HL Deb 13 April 1916 vol 21 cc743-4
LORD STRACHIE

My Lords, I gave my noble friend the Leader of the House private notice that I intended to call attention to the very serious statement in The Times and other newspapers this morning as to a Turkish communiqué stating that a British defeat took place on the Tigris on April 9, and that in fighting lasting six hours the British forces penetrated part of the Turkish trenches but were repulsed with heavy losses. In the evening Press this is amplified by a statement that last Sunday, during an attack which was repulsed with great loss, the Turks counted 3,000 dead bodies lying in front of their trenches. Possibly the Government may be able to contradict that statement or give us some more information as to actual fighting that may have taken place since the attack on Wednesday week, when, undoubtedly, there were very large casualties, although on that occasion one is glad to think that our soldiers were successful. No information has been published since the battle of last Wednesday week. We have at the present moment a strict censorship of the Press, and nothing is supposed to be published which is inconvenient or against public policy.
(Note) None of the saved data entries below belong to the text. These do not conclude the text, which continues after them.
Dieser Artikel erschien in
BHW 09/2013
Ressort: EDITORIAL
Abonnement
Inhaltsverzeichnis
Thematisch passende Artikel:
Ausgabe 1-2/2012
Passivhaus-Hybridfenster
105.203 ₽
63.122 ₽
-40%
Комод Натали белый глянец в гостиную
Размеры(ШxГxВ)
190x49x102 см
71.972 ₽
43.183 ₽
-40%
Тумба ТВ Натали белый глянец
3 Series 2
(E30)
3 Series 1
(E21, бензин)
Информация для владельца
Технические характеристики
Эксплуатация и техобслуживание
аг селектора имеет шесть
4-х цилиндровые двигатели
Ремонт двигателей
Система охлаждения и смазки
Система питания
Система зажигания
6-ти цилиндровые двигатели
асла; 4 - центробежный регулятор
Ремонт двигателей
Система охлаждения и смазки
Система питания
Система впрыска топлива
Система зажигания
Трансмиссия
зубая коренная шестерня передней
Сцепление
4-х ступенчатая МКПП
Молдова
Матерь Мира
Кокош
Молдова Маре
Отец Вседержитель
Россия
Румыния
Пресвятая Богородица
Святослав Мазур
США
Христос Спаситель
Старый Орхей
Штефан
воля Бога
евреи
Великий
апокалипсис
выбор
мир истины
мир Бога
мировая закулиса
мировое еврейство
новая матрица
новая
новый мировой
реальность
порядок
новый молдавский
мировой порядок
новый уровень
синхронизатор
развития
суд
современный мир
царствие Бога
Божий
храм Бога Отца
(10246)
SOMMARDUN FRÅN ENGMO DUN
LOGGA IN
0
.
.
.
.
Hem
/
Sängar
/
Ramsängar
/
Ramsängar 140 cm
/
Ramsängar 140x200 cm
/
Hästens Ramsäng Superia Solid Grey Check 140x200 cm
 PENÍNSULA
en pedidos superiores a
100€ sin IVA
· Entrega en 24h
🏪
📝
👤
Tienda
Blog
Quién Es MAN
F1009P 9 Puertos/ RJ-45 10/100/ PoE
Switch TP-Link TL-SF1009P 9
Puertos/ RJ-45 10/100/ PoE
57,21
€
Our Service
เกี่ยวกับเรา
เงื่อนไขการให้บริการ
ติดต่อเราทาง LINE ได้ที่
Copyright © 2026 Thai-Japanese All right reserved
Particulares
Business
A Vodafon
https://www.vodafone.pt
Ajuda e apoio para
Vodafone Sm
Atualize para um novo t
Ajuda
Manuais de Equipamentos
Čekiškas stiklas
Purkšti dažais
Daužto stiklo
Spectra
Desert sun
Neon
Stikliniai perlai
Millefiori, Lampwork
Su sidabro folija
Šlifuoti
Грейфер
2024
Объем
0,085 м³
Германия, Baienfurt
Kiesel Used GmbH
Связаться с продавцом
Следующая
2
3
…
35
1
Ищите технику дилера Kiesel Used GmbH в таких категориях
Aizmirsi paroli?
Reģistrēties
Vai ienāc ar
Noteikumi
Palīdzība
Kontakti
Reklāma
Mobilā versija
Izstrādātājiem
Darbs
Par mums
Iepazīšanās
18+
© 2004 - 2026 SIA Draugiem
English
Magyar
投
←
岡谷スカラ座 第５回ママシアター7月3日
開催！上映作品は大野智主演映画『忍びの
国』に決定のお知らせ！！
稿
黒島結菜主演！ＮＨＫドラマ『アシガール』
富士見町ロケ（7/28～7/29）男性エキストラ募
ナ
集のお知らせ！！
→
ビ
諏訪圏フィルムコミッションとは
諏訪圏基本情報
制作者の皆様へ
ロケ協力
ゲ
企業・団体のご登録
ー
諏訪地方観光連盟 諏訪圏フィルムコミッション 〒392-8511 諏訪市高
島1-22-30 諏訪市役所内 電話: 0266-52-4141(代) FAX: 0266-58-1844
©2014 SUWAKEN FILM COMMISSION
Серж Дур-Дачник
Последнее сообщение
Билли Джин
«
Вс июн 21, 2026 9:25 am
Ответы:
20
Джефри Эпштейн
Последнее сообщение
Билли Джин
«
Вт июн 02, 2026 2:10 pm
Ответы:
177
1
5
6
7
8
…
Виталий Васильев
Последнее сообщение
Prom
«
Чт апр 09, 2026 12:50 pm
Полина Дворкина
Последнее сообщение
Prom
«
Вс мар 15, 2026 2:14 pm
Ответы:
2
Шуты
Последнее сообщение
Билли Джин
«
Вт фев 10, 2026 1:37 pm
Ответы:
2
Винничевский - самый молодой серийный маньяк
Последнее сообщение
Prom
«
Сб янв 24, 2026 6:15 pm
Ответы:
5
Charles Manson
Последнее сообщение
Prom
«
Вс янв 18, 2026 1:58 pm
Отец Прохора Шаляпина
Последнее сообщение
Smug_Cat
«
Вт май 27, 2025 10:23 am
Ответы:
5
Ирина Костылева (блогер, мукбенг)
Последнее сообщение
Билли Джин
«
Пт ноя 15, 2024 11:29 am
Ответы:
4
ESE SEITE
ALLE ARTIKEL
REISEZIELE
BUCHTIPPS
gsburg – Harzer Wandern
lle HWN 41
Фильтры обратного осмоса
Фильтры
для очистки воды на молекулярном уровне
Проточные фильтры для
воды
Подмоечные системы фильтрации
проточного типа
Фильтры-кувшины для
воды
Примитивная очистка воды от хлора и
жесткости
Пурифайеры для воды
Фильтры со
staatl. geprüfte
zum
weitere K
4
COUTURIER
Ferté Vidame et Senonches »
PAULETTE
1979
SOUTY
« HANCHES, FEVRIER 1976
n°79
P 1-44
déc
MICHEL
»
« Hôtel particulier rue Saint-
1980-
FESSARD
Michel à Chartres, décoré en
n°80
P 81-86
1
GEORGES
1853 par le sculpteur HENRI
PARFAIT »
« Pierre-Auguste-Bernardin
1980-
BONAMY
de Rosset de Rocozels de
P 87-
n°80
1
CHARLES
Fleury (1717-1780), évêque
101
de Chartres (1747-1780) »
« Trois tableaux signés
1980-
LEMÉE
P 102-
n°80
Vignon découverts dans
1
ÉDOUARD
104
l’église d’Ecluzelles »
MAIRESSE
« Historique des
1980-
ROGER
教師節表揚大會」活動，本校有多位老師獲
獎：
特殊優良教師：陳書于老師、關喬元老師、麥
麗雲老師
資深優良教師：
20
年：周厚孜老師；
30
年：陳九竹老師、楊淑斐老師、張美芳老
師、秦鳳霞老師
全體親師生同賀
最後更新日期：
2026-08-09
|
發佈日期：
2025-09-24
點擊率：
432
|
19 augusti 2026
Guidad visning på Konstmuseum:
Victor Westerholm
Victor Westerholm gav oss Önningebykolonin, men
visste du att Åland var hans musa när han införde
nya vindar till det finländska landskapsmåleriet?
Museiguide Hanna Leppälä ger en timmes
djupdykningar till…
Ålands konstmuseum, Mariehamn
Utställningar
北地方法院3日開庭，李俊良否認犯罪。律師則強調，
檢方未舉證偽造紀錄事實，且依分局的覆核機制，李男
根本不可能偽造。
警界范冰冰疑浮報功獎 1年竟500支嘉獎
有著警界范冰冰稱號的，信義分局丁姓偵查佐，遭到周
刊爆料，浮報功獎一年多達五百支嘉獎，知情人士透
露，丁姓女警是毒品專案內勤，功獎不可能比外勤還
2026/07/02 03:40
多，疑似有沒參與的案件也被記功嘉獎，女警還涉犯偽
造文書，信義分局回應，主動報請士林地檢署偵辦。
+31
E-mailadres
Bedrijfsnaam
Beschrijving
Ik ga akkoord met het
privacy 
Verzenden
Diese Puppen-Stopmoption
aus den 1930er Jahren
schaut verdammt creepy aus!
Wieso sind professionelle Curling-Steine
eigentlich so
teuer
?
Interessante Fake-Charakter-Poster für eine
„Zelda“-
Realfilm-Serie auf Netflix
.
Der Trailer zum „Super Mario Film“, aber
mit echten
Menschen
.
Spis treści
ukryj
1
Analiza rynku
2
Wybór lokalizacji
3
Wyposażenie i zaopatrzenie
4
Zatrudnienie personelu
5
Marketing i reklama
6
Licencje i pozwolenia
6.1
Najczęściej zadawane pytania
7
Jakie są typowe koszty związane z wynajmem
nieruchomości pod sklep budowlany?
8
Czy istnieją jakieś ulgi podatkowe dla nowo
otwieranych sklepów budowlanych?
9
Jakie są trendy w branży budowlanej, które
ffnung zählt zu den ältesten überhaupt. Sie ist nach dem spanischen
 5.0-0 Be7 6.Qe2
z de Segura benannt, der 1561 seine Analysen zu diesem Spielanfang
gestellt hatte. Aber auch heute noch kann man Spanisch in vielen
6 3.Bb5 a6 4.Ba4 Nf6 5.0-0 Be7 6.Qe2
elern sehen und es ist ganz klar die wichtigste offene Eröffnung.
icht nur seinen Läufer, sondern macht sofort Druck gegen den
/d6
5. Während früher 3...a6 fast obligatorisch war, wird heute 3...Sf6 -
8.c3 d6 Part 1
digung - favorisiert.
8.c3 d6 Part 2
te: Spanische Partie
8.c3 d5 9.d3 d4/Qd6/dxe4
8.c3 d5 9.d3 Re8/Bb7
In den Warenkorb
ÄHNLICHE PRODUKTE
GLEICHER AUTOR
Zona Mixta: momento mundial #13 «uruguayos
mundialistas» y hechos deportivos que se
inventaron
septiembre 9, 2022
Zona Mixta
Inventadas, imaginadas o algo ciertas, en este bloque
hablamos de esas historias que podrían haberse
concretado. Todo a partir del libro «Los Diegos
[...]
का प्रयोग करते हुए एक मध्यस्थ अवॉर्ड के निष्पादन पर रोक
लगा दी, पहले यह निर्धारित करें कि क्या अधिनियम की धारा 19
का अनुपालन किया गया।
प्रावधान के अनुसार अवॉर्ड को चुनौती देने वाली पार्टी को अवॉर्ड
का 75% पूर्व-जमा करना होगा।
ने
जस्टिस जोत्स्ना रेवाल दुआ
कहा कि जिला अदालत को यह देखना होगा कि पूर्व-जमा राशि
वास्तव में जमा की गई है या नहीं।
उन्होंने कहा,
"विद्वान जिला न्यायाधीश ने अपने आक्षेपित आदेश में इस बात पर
Surely it would have been right to censor such a statement as this, about the truth of which the Government knew nothing and which is very alarming and distressing to thousands of people who have friends and relatives fighting in Mesopotamia.

LORD SANDHURST

My Lords, with reference to the Turkish report that some 3,000 British dead were collected in front of the Turkish trenches after the attack of the 9th, Sir Percy Lake reports that our total casualties in killed and wounded are much below this figure. He has satisfied himself, by personal inspection and from inquiry among the wounded themselves, that the medical arrangements generally have been satisfactory. He further reports that the weather is very bad, that on the 12th there was a hurricane accompanied by torrents of rain, and that the floods on both banks are on the increase.